> ACTIVITY
Reproduce the following lines verbatim, omitting the pictures from your answer.

___ RECORDS SHOWN

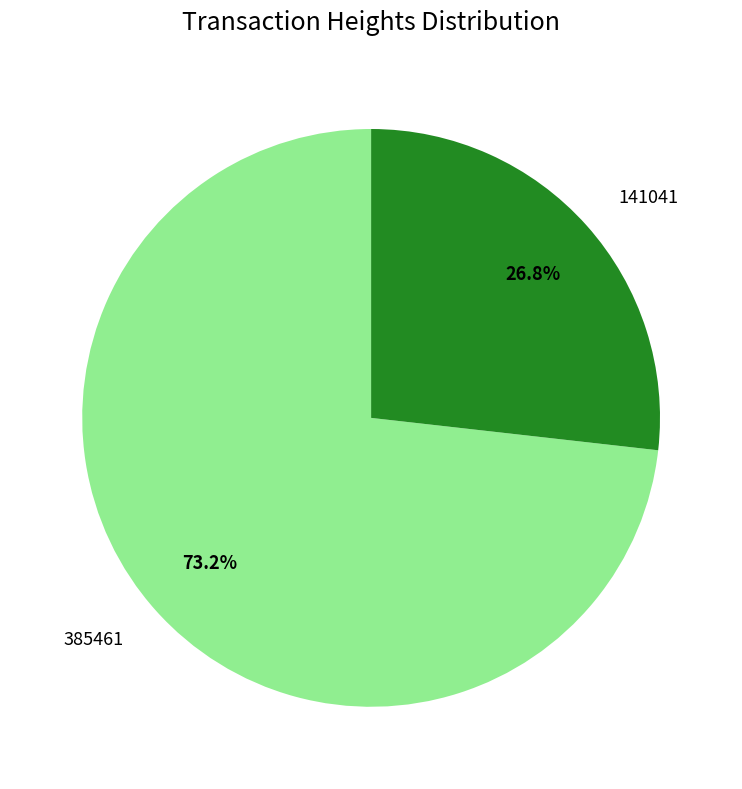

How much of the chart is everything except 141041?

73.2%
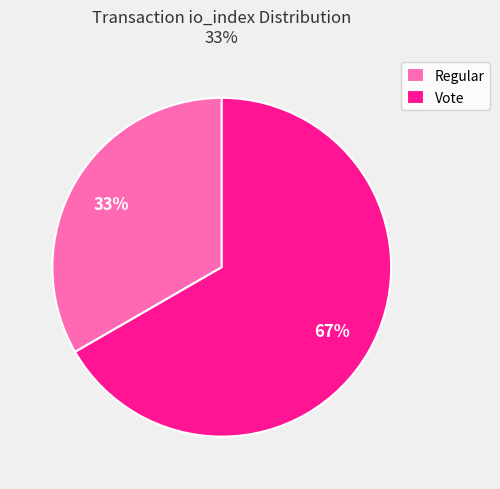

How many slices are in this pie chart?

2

______

> ANSWER TO THIS TASK
How much of the chart is everything except 141041?

73.2%

How many slices are in this pie chart?

2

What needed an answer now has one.